# We got a bowhunting Vice President



## OHMathewsKid15 (Oct 8, 2011)

Mitt Romney announced this morning that Paul Ryan is his vp pick. Now I don't like the fact that we got stuck with Romney but Ryan is an honorable man that will actually balance the budget and that's not very common for a congressman today. And he also is a bowhunter.


----------



## flynh97 (Feb 6, 2012)

Yeah. I just saw that Ryan had been picked. Thats awesome, I was hoping he would be picked


----------



## Rory/MO (Jan 13, 2008)

Romney's way more liberal than I'd like, but he's got my vote given the fact that he's a businessman and has bailed out businesses in the past and knows how to budget... That being said I think the financial state we're in now is going to take a lot longer than a term or two to completely fix, if it's fixable at all.


----------



## outdoorsman3 (Nov 15, 2010)

as long as its not obonga, im all good.


----------



## JFoutdoors (Jul 5, 2012)

outdoorsman3 said:


> as long as its not obonga, im all good.


yep


----------



## IL_Bowhunter94 (Oct 21, 2009)

Obama and Romney are both horrible candidates.
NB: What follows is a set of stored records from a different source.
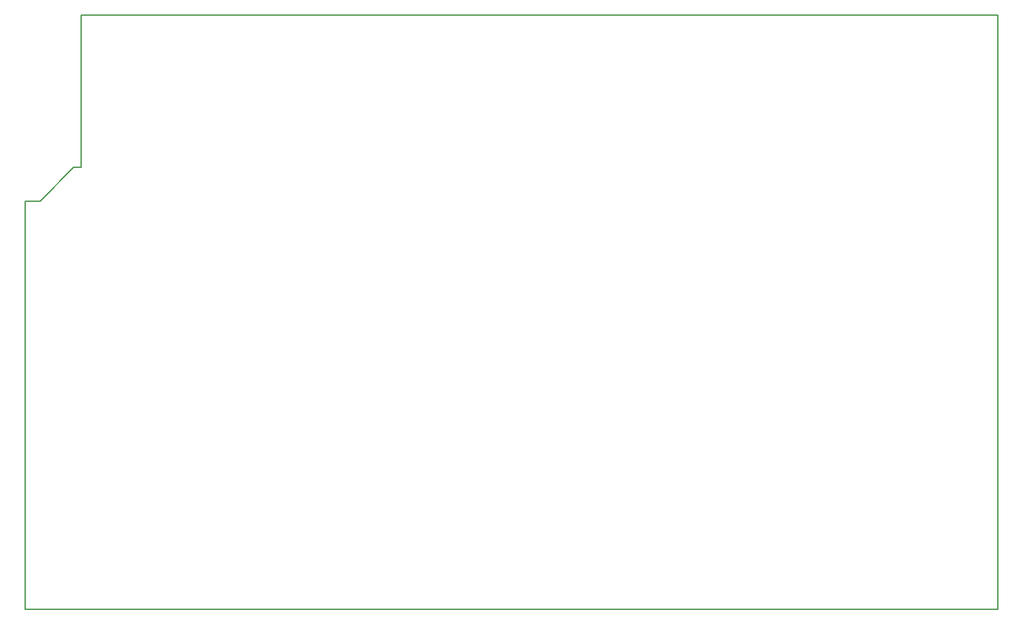
<source format=gbr>
G04 #@! TF.GenerationSoftware,KiCad,Pcbnew,5.0.2-bee76a0~70~ubuntu18.04.1*
G04 #@! TF.CreationDate,2019-01-05T16:01:42+00:00*
G04 #@! TF.ProjectId,OpenHardwareHolterMonitor,4f70656e-4861-4726-9477-617265486f6c,rev?*
G04 #@! TF.SameCoordinates,Original*
G04 #@! TF.FileFunction,Profile,NP*
%FSLAX46Y46*%
G04 Gerber Fmt 4.6, Leading zero omitted, Abs format (unit mm)*
G04 Created by KiCad (PCBNEW 5.0.2-bee76a0~70~ubuntu18.04.1) date Sat 05 Jan 2019 04:01:42 PM GMT*
%MOMM*%
%LPD*%
G01*
G04 APERTURE LIST*
%ADD10C,0.150000*%
%ADD11C,0.200000*%
G04 APERTURE END LIST*
D10*
X145500000Y-40500000D02*
X146500000Y-40500000D01*
X141000000Y-45000000D02*
X145500000Y-40500000D01*
X139000000Y-45000000D02*
X141000000Y-45000000D01*
D11*
X146500000Y-20000000D02*
X146500000Y-40500000D01*
X139000000Y-100000000D02*
X139000000Y-45000000D01*
D10*
X270000000Y-20000000D02*
X146500000Y-20000000D01*
X270000000Y-100000000D02*
X139000000Y-100000000D01*
X270000000Y-20000000D02*
X270000000Y-100000000D01*
M02*

</source>
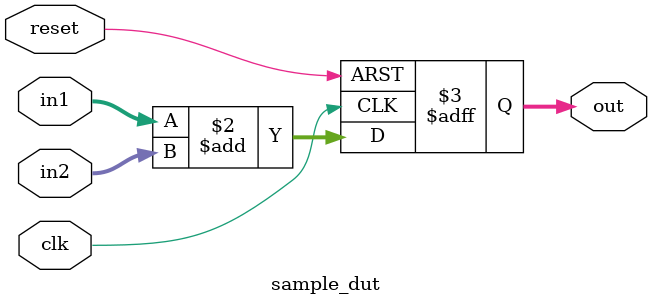
<source format=sv>
module sample_dut (clk, reset,in1, in2,out);
input clk;
input reset; 
input [7:0] in1;
input [7:0] in2; 
output reg [8:0] out;
  always@(posedge clk or posedge reset) begin 
    if(reset) out <= 0;
    else out <= in1 + in2;
  end
endmodule
//Form https://vlsiverify.com/uvm/uvm-adder-example/

</source>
It's so disappointing that out of all the people in America, we have to choose one of these two to be the leader of our country.


----------



## OHMathewsKid15 (Oct 8, 2011)




----------



## Deers1ayer (Aug 12, 2012)

OHMathewsKid15 said:


> View attachment 1440399


I hope he does that in his office when Romney walks in


----------



## flynh97 (Feb 6, 2012)

That pick is pretty cool


----------